Fränkische Lebensfreude in Stammheim daheim

29.07.2019

Mainpost 29.07.2019

Stammheim

Fränkische Lebensfreude in Stammheim daheim

Aufgrund der Hitzewelle in der gesamten vergangenen Woche sei der Aufbau zum 37. Stammheimer Straßenweinfest heuer ein echter Kraftakt gewesen, wie der Festleiter der Festgemeinschaft bestehend aus Musik- und Sportverein, Michael Fischer, betonte.
Doch die Anstrengungen der unzähligen fleißigen Helfer hatten sich gelohnt.
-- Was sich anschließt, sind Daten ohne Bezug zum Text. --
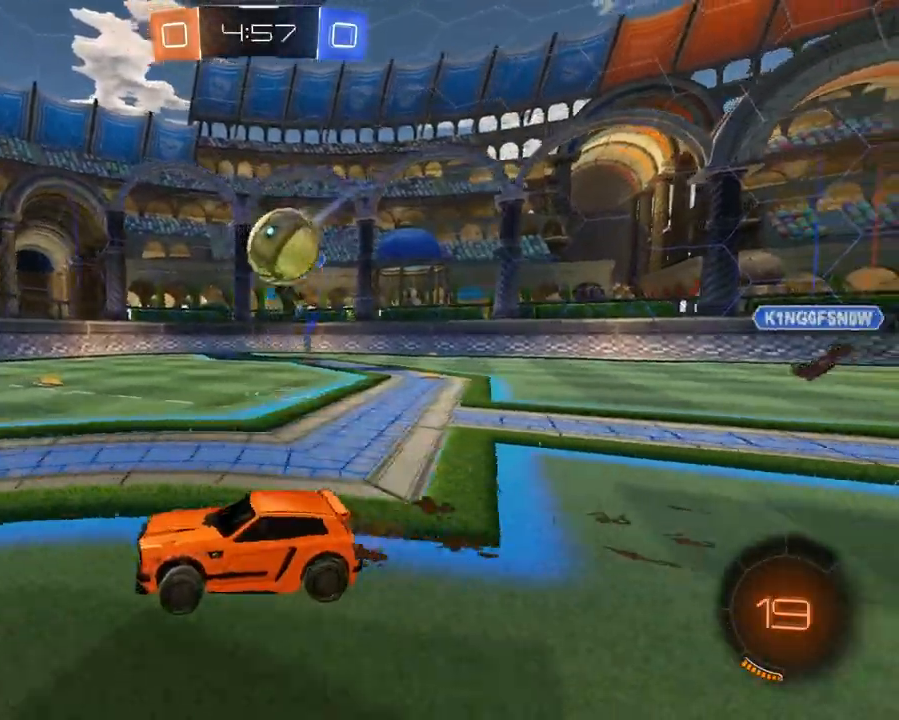
{"buttons": ["L1", "R2"], "left_stick": "center", "right_stick": "center", "events": [[117, "left_stick", "center"], [200, "X", "down"], [284, "X", "up"], [367, "L1", "down"]]}
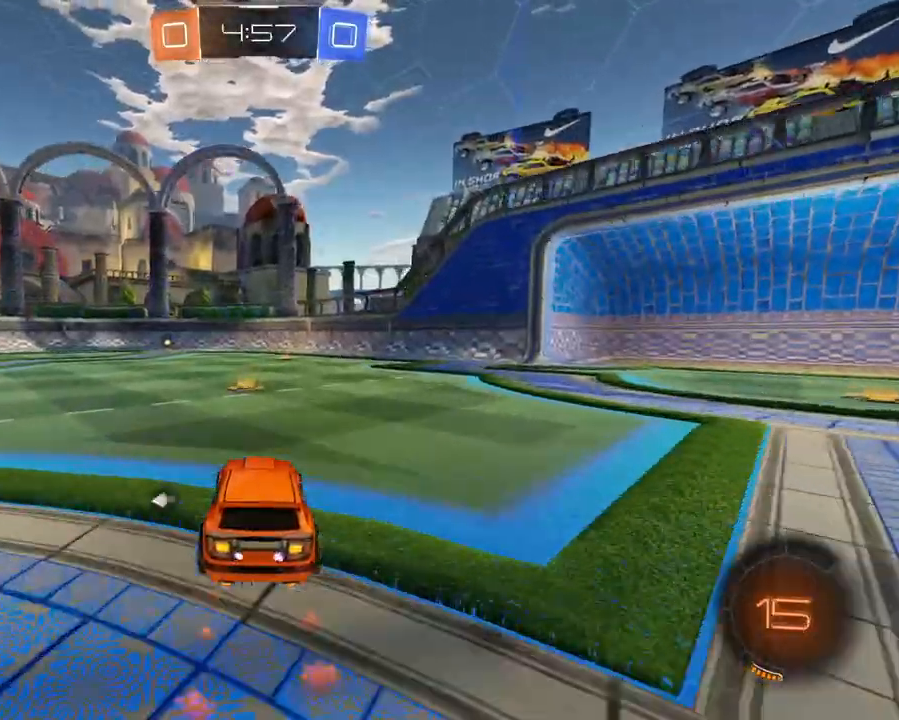
{"buttons": ["R2"], "left_stick": "right", "right_stick": "center", "events": [[183, "left_stick", "left"], [250, "left_stick", "center"], [300, "X", "down"], [383, "X", "up"], [450, "left_stick", "right"], [500, "L1", "up"]]}
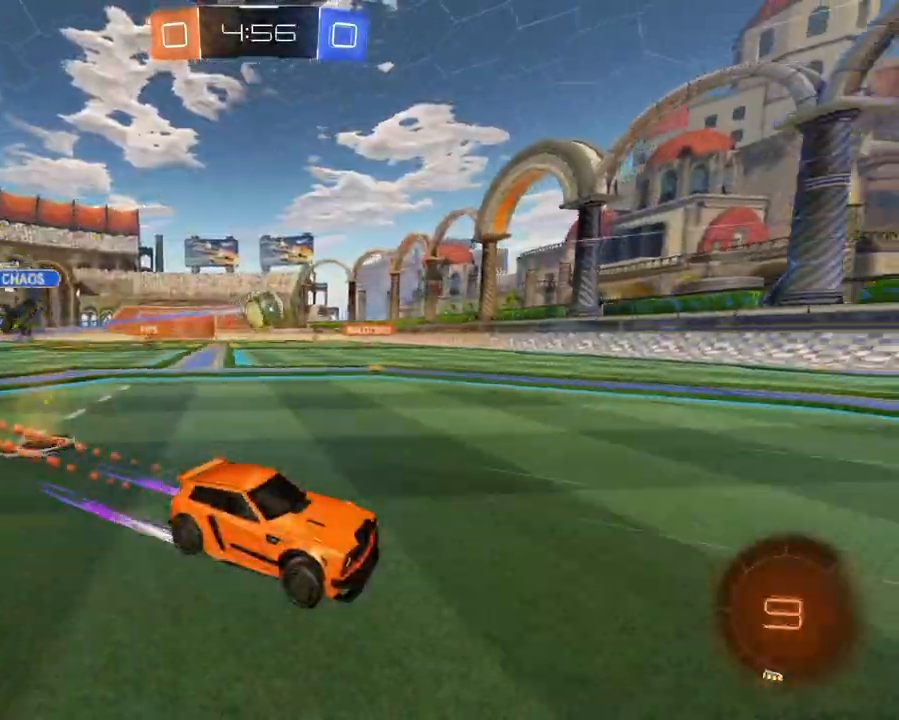
{"buttons": ["R2"], "left_stick": "left", "right_stick": "center", "events": [[17, "left_stick", "center"], [67, "X", "down"], [117, "left_stick", "left"], [200, "X", "up"]]}
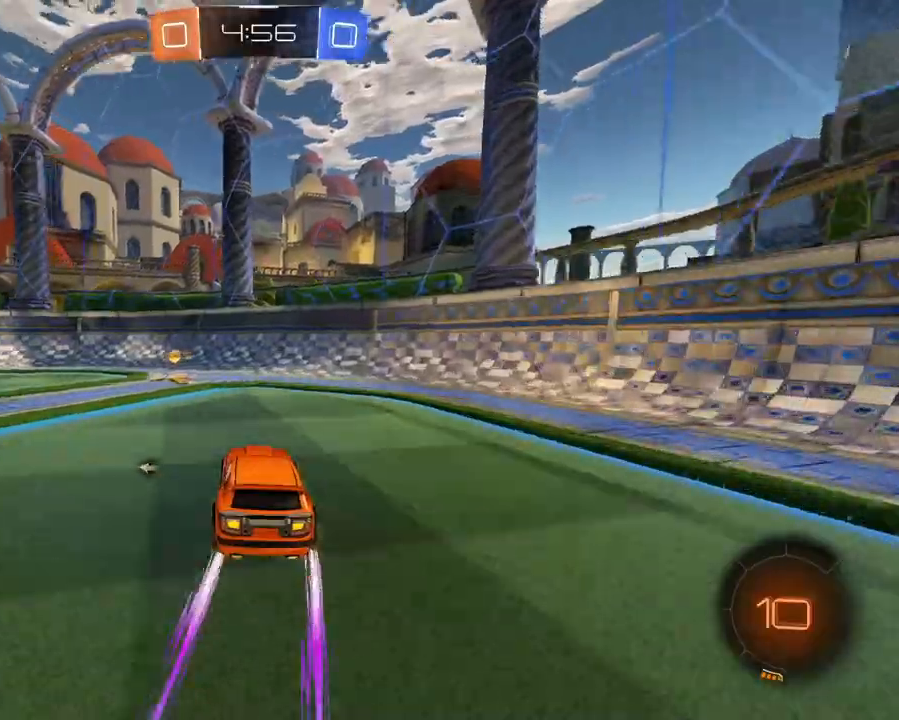
{"buttons": ["L1", "R2"], "left_stick": "up-left", "right_stick": "center", "events": [[67, "X", "down"], [133, "X", "up"], [200, "L1", "down"], [217, "left_stick", "up-left"]]}
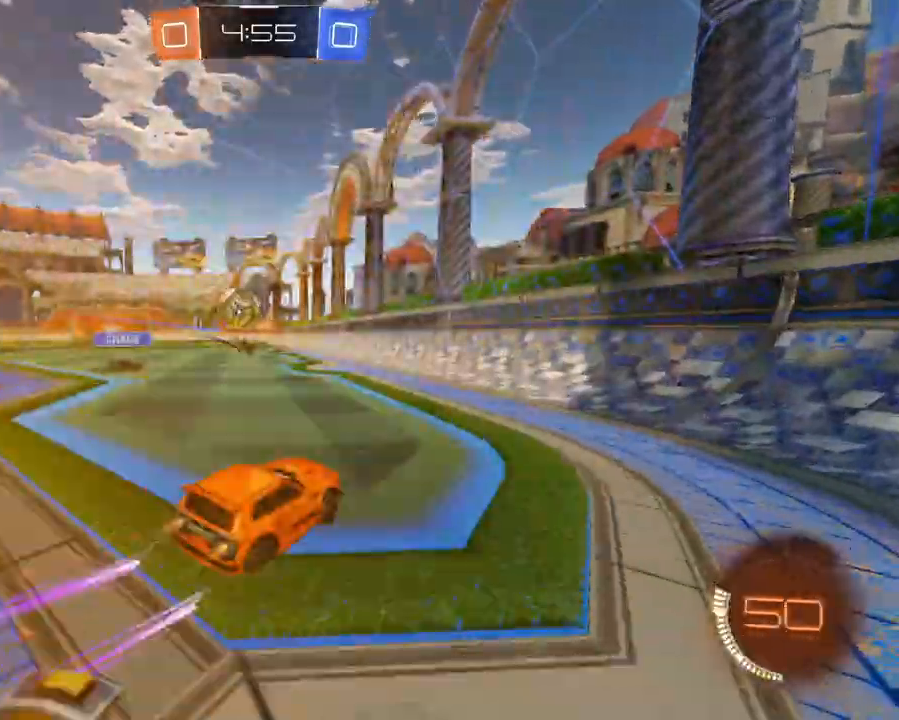
{"buttons": ["R2"], "left_stick": "center", "right_stick": "center", "events": [[217, "left_stick", "center"], [301, "L1", "up"], [301, "X", "down"], [367, "X", "up"]]}
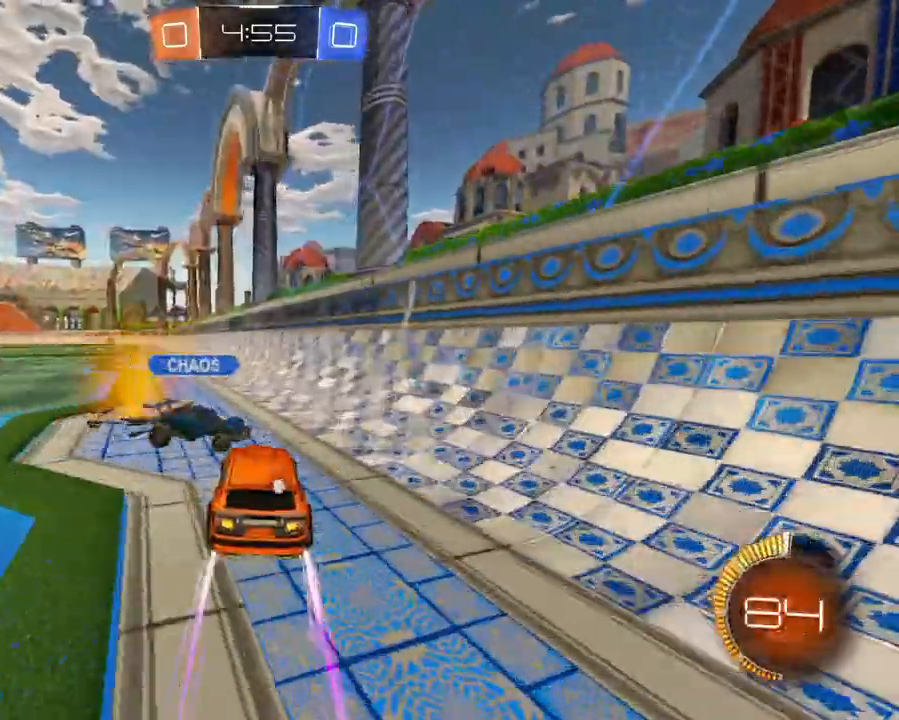
{"buttons": ["R2"], "left_stick": "left", "right_stick": "center", "events": [[317, "left_stick", "left"], [350, "R2", "up"], [434, "R2", "down"]]}
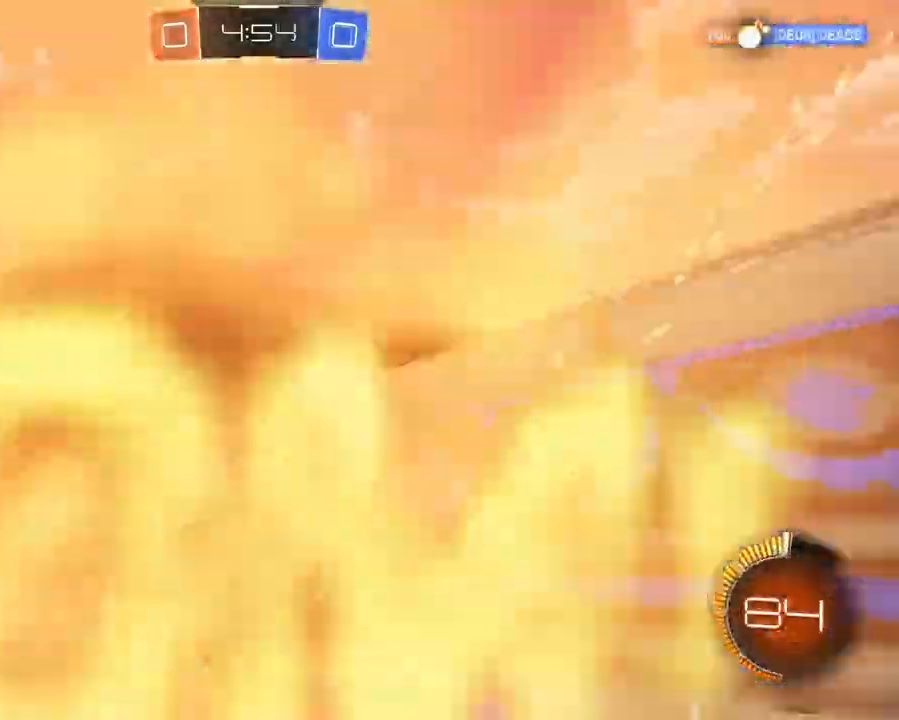
{"buttons": ["L1", "R2"], "left_stick": "up-left", "right_stick": "center"}
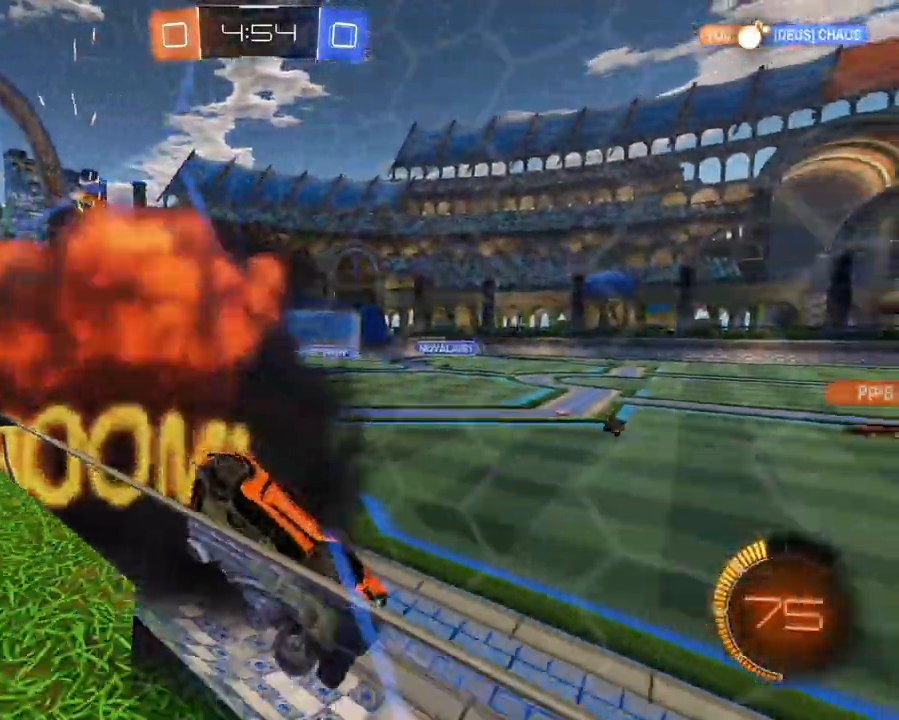
{"buttons": ["L1", "R2"], "left_stick": "right", "right_stick": "center", "events": [[167, "left_stick", "center"], [467, "left_stick", "right"]]}
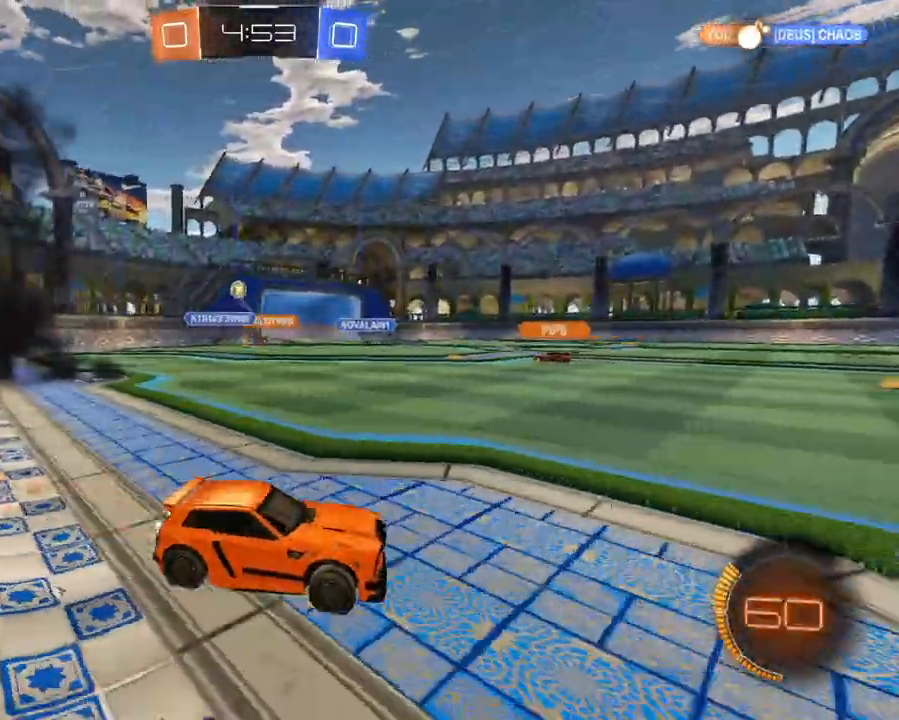
{"buttons": ["R2"], "left_stick": "left", "right_stick": "center", "events": [[67, "L1", "up"], [267, "left_stick", "center"], [417, "left_stick", "left"]]}
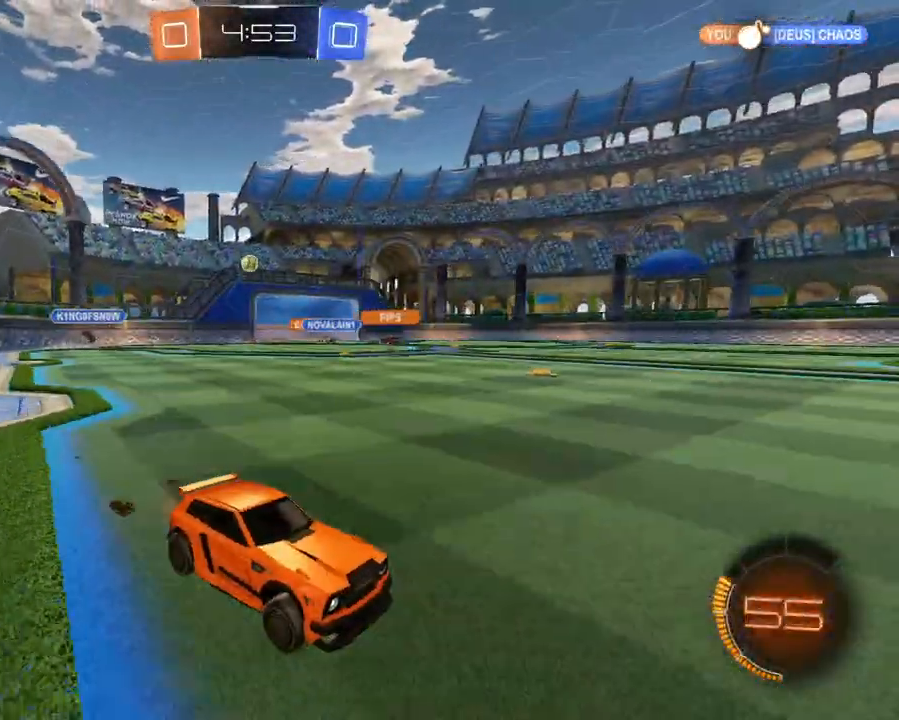
{"buttons": ["R1", "R2"], "left_stick": "left", "right_stick": "center", "events": [[50, "left_stick", "center"], [283, "left_stick", "left"], [434, "R1", "down"]]}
Schon beim Aufzug der Ehrengäste und Symbolfiguren, angeführt von Weinprinzessin Annika Moller, war der Festplatz voll besetzt. Die angekündigten Gewitter machten am Samstagabend einen großen Bogen um den Weinort am Main. Auch die Temperaturen hatten sich wieder auf ein verträgliches Maß einpendelt: Perfektes Schoppenwetter und ideale äußere Bedingungen für eine lange Weinfestnacht im Herzen von Stammheim.  

Es seien nicht die Jahre seines Lebens, die zählen, sagte Annika Moller bei der Eröffnung, "was zählt sind die Momente innerhalb der Jahre – und genau so ein Moment ist heute wieder für mich", so die Weinhoheit mit tränen-glitzernden Augen beim Blick von der Bühne in das Weite des Festplatzes. Bereits beim Empfang im Hof ihres Familienanwesens hatte sie betont: "Alle guten Dinge sind drei", und in der Folge angekündigt, dass ihr drittes Weinfest als Stammheimer Weinprinzessin auch ihr letztes mit der Krone sein wird.

Zur Seite bei der Eröffnung standen ihr einmal mehr wieder eine ganze Schar von Weinprinzessinnen und Symbolfiguren von Main und Steigerwald. Ihrer Einladung waren auch eine große Zahl an Ehrengästen aus Politik, Wirtschaft, Vereinen und Verbänden gefolgt.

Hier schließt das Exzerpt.